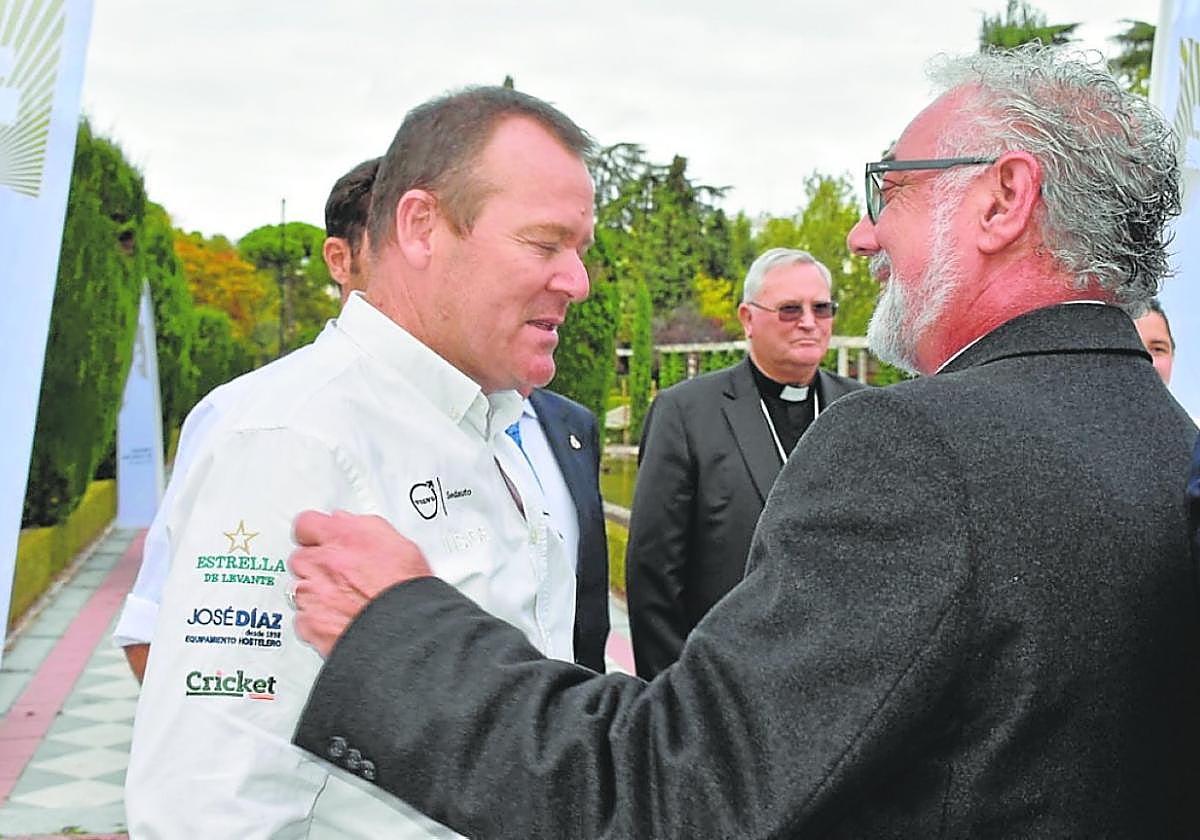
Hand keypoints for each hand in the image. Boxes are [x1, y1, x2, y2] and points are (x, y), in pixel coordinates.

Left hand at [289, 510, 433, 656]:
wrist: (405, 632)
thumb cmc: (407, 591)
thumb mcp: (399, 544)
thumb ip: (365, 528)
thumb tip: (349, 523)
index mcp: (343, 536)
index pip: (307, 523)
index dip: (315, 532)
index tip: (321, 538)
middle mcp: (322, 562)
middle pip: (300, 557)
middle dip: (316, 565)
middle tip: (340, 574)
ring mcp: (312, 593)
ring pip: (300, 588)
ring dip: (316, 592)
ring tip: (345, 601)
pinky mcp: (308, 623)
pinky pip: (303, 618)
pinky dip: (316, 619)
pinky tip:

* * *

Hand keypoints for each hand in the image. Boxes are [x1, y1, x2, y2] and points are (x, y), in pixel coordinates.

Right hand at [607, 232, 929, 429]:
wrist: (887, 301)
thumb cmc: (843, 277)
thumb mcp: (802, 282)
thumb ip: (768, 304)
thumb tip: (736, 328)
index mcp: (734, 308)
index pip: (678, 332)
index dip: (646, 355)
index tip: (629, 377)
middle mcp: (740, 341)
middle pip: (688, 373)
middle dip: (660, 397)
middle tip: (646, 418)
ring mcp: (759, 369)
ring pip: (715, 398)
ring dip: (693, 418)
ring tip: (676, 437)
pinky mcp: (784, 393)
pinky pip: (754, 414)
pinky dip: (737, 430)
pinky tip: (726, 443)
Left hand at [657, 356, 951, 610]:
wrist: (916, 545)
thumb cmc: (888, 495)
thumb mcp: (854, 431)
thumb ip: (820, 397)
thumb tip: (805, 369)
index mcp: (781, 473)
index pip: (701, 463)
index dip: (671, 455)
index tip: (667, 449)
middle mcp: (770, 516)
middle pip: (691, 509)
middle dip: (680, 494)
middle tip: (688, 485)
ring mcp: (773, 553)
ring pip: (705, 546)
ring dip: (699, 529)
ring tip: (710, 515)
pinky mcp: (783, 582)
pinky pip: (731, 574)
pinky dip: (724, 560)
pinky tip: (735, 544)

**WHAT THIS TASK INVOLVES**
Which lines in the data above contain "hand"? Show each one.

**RESPONSE AREA**
Hand keypoints for each hand in the image. Boxes are [x1, y1, x2, y2] and points are (x, y), in pixel coordinates.
Left hand at [289, 510, 433, 656]:
Hand keypoints for each hand in the image. Boxes are [x1, y1, x2, y2] and points are (x, y), in pixel coordinates.
Right hand at [607, 232, 929, 429]:
Left hand at [657, 356, 951, 610]:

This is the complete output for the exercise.